- **Selected extract**
+++++

# Redington fly rods and reels?



## capt.dru (Oct 24, 2009)

How are their products? Any info appreciated. I kind of like the look of them.


----------



## Pocketfisherman (May 30, 2005)

I have one of their disc drag reels that's about 10 years old. I use it in the salt and have had zero problems with it. I rinse and clean my tackle after every trip and re-lube too.


----------



## robdog (May 10, 2006)

I have a 7/8 rise reel on a 9' rs4 rod. It is a great combo but I have 2 and I am wanting a 5/6. I am looking to trade or $200. It has Rio WF8F line on it.


----------



## capt.dru (Oct 24, 2009)

Thanks for the offer but I was looking at getting the delta reel and a predator rod in a 7 or 8wt. Still haven't decided yet.


----------



## robdog (May 10, 2006)

+++++

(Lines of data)
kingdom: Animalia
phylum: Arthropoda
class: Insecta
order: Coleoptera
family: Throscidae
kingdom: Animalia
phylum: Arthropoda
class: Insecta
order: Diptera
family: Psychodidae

+++++

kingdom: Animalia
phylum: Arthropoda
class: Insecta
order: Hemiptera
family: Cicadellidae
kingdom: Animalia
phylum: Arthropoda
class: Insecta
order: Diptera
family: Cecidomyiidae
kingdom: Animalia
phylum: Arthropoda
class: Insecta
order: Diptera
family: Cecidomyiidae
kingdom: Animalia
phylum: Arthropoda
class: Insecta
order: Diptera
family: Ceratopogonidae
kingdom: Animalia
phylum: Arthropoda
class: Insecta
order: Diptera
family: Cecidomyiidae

+++++

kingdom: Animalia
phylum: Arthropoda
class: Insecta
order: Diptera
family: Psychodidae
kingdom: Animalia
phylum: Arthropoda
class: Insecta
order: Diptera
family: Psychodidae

+++++

- **What you are asked to do**
Answer these questions from the Redington thread:
1. How old is Pocketfisherman's disc drag reel?
2. What line is on robdog's combo?
3. Which reel is capt.dru thinking of buying?
The listing is separate material and has no connection to the text.

- **Task result**
1. About 10 years old.
2. Rio WF8F.
3. The Delta reel.